_Task to carry out_:
Copy out the text of all the items below line for line, with no changes, and leave out the pictures.

Start of Block

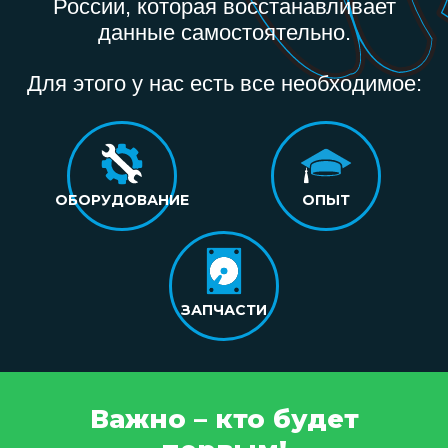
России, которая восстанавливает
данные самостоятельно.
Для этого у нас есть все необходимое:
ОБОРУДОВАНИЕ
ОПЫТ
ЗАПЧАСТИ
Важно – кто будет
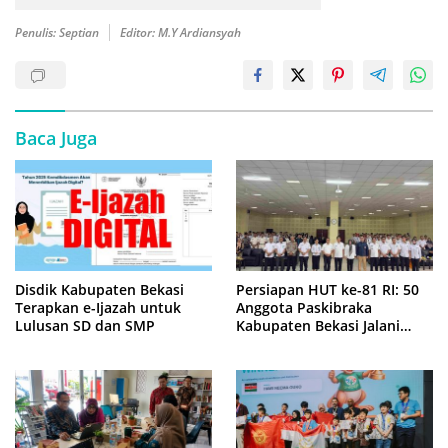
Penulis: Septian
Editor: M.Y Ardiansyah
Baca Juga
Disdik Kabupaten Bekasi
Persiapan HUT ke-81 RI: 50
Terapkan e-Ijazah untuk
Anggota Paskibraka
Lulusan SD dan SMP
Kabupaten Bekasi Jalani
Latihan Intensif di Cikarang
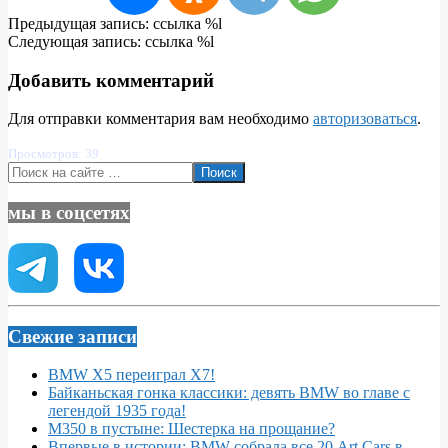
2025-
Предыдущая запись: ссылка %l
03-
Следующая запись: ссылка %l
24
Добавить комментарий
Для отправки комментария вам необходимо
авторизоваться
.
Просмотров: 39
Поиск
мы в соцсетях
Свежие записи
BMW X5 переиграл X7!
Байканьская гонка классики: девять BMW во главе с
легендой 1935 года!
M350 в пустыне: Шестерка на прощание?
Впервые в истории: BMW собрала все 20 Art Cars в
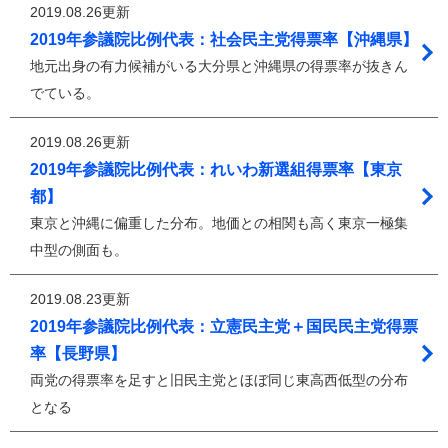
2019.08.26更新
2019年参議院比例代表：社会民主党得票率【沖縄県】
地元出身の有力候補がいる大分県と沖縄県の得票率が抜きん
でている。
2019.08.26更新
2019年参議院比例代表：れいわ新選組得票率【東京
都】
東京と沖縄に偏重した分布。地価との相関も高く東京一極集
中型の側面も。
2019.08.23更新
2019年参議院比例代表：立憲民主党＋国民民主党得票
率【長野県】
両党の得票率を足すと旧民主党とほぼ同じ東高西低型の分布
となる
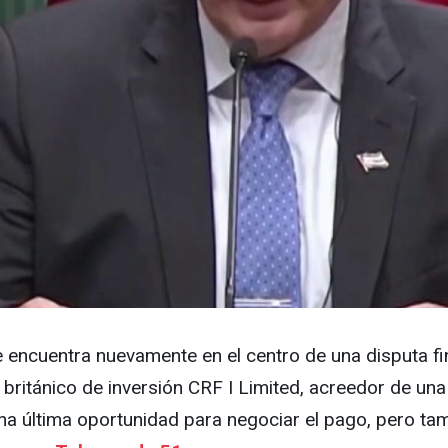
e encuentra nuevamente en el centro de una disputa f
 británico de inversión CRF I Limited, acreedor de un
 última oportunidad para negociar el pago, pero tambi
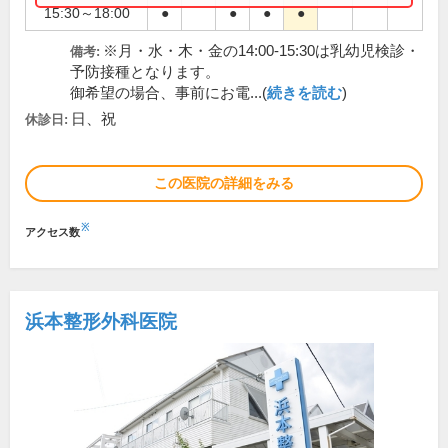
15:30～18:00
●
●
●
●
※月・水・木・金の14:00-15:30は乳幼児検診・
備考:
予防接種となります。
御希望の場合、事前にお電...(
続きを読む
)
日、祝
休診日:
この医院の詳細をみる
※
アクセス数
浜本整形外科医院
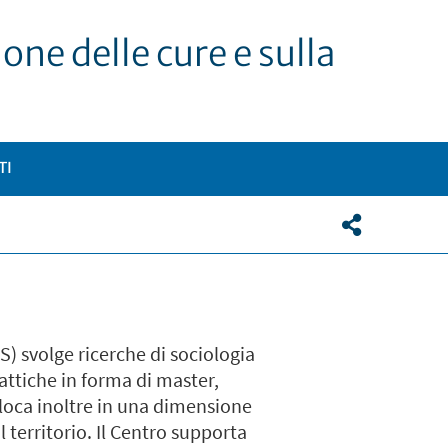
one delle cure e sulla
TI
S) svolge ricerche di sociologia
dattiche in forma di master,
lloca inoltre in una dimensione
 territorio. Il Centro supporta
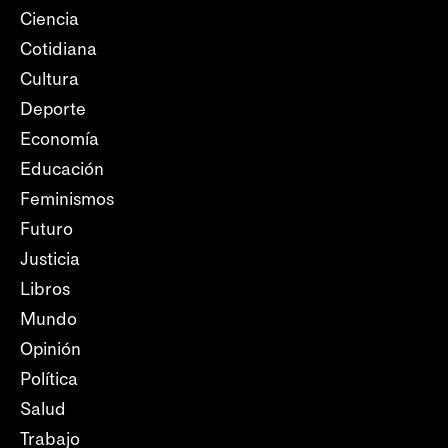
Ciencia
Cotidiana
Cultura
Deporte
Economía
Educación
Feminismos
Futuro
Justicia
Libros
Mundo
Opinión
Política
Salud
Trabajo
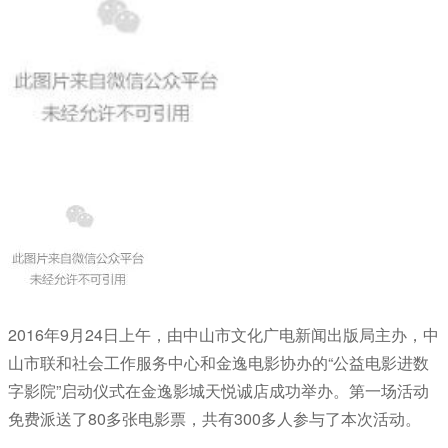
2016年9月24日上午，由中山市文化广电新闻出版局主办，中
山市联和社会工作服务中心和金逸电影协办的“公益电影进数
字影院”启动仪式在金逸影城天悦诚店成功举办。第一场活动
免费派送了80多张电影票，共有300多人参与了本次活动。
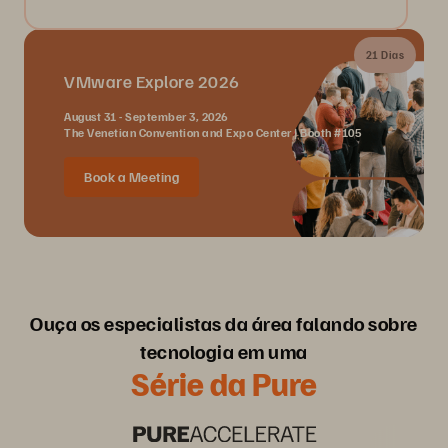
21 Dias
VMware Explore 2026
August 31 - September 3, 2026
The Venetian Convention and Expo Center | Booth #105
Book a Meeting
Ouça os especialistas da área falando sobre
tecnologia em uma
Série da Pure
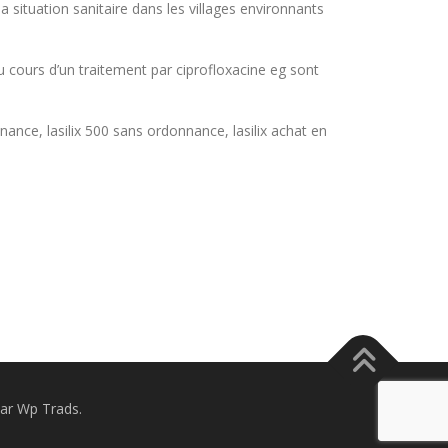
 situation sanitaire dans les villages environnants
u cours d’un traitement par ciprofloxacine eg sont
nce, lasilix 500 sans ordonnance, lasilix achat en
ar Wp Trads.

End of Block

_Exercise output_:
России, которая восстанавливает
данные самостоятельно.
Для этого у нас есть все необходимое:
ОБОРУДОВАНИЕ
ОПЫТ
ЗАПЧАСТИ
Важно – кто будет
Penulis: Septian
Editor: M.Y Ardiansyah
Baca Juga
Disdik Kabupaten Bekasi
Persiapan HUT ke-81 RI: 50
Terapkan e-Ijazah untuk
Anggota Paskibraka
Lulusan SD dan SMP
Kabupaten Bekasi Jalani
Latihan Intensif di Cikarang
2025-
Предыдущая запись: ссылка %l
03-
Следующая запись: ссылка %l
24
Добавить комментарий
Для отправки комментария вам необходимо
авторизоваться
.
Просмотров: 39
Поиск
мы в соцсетях
Свежие записи
BMW X5 переиграл X7!
Байканьская гонка классики: девять BMW во главе с
легендой 1935 года!
M350 в пустыне: Шестерка на прощание?
Впервые в истории: BMW собрала все 20 Art Cars в
2019.08.26更新
2019年参議院比例代表：社会民主党得票率【沖縄県】
地元出身の有力候補がいる大分県と沖縄県の得票率が抜きん
でている。
2019.08.26更新
2019年参議院比例代表：れいわ新選組得票率【東京
都】
東京と沖縄に偏重した分布。地価との相関も高く東京一極集
中型の側面も。
2019.08.23更新
2019年参議院比例代表：立憲民主党＋国民民主党得票
率【長野県】
両党の得票率を足すと旧民主党とほぼ同じ東高西低型の分布
となる
e encuentra nuevamente en el centro de una disputa f
 británico de inversión CRF I Limited, acreedor de un
 última oportunidad para negociar el pago, pero tambi
15:30～18:00
●
●
●
●
※月・水・木・金の14:00-15:30は乳幼児検診・
備考:
予防接種となります。
御希望の場合、事前にお電...(
続きを読む
)
日、祝
休診日:
この医院の詳細をみる
※
アクセス数
浜本整形外科医院
one delle cure e sulla
TI
S) svolge ricerche di sociologia
dattiche in forma di master,
lloca inoltre in una dimensione
 territorio. Il Centro supporta
Ciencia
Cotidiana
Cultura
Deporte
Economía
Educación
Feminismos
Futuro
Justicia
Libros
Mundo
Opinión
Política
Salud
Trabajo
2016年9月24日上午，由中山市文化广电新闻出版局主办，中
山市联和社会工作服务中心和金逸电影协办的“公益电影进数
字影院”启动仪式在金逸影城天悦诚店成功举办。第一场活动
免费派送了80多张电影票，共有300多人参与了本次活动。
21 Dias
VMware Explore 2026
August 31 - September 3, 2026
The Venetian Convention and Expo Center | Booth #105
Book a Meeting
Ouça os especialistas da área falando sobre
tecnologia em uma
Série da Pure
 situation sanitaire dans les villages environnants
u cours d’un traitement par ciprofloxacine eg sont
nce, lasilix 500 sans ordonnance, lasilix achat en
ar Wp Trads.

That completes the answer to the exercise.